Les responsables de la diplomatie des 27 pays de l’Union européenne vont se retrouver le 27 mai prochain afin d’examiner la poursuite voire l’aggravation des sanctions à l’encontre du régime de Damas.
Avec plus de 70 000 morts et le déplacement de plusieurs millions d’habitants, la Syrie est devenue la nouvelle poudrière du Proche Orient. L’attentat de ce weekend dans la ville de Reyhanli en Turquie, orchestré par les services de renseignement de Syrie, fait suite il y a quelques jours au bombardement de convois d’armements destinés au Hezbollah sur ce même territoire par Israël qui ne veut en aucune manière un renforcement du danger au Nord de ses frontières.

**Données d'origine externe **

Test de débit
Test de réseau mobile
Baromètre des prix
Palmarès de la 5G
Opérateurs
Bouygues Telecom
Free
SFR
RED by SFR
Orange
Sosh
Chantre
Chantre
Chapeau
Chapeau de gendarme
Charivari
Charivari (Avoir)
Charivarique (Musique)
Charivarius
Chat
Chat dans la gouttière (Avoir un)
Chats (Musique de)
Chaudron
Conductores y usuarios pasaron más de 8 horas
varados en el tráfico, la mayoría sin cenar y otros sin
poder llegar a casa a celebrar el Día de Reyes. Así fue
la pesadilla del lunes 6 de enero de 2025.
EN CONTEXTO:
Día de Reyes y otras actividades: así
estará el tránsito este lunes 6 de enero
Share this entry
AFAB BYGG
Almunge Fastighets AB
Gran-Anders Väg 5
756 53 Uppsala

L’Iran s’implique dans ce conflit en soutenant les Chiites du Liban et ceux sur le territoire Syrien. La démocratie Turque, peuplée majoritairement de Musulmans, apporte un soutien logistique à la rébellion, aidée en cela par les puissances Sunnites, Arabie Saoudite et Quatar en tête… Tout comme plus indirectement les démocraties occidentales dont les USA et l’Union européenne. La Russie qui craint plus que tout un développement de l’extrémisme religieux dans ses territoires du Sud soutient jusqu’au bout le régime sanguinaire de Damas en l’inondant d’armements modernes.
Il ne faut pas parier sur l’enlisement du conflit, lequel va contribuer à déstabiliser les pays voisins comme le Liban et la Jordanie, puis à inonder l’ensemble de cette région d’armes et de terroristes. L’exemple du Mali illustre les conséquences d’une prolongation d’une guerre civile dans cette partie du monde. L’Europe va-t-elle prendre le risque de voir à ses pieds un conflit de grande envergure se généraliser ?

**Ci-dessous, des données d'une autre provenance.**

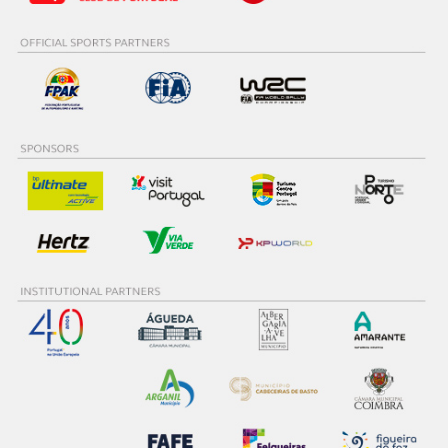
18
8
Gus GREENSMITH
Consulte a política de cookies do site.
19
7
Alejandro CACHÓN
20
6
Fabrizio ZALDIVAR
21
6
Roberto DAPRÀ
22
5
Roope KORHONEN
23
5
Andreas MIKKELSEN
24
4
Jari-Matti LATVALA
25
2
Diego DOMÍNGUEZ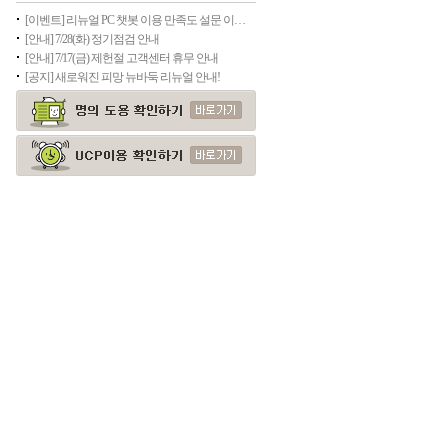
[이벤트] 리뉴얼 PC 챗봇 이용 만족도 설문 이벤트
[안내] 7/28(화) 정기점검 안내
[안내] 7/17(금) 제헌절 고객센터 휴무 안내
[공지] 새로워진 피망 뉴바둑 리뉴얼 안내!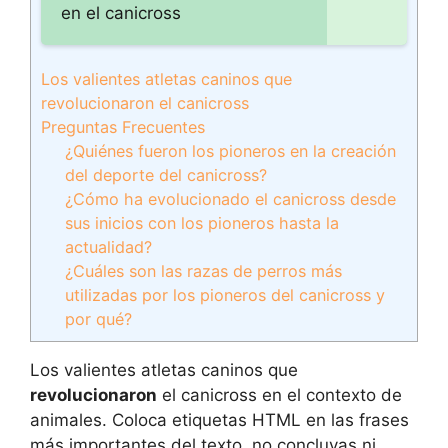
en el canicross
Los valientes atletas caninos que
revolucionaron el canicross
Preguntas Frecuentes
¿Quiénes fueron los pioneros en la creación
del deporte del canicross?
¿Cómo ha evolucionado el canicross desde
sus inicios con los pioneros hasta la
actualidad?
¿Cuáles son las razas de perros más
utilizadas por los pioneros del canicross y
por qué?
Los valientes atletas caninos que
revolucionaron
el canicross en el contexto de
animales. Coloca etiquetas HTML
en las frases
más importantes del texto, no concluyas ni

Face à une réticence des USA d’intervenir plus directement dans ce conflit, l’Union européenne, placée en 1ère ligne, aurait intérêt à passer à l’acte ou bien en aidant directement la rébellion ou bien en contribuant à installer au plus vite un gouvernement d’union nationale. La seconde hypothèse est très incertaine compte tenu des déclarations Françaises exigeant au préalable le départ de Bachar El Assad, il ne reste plus qu’à contribuer au plus vite à son renversement.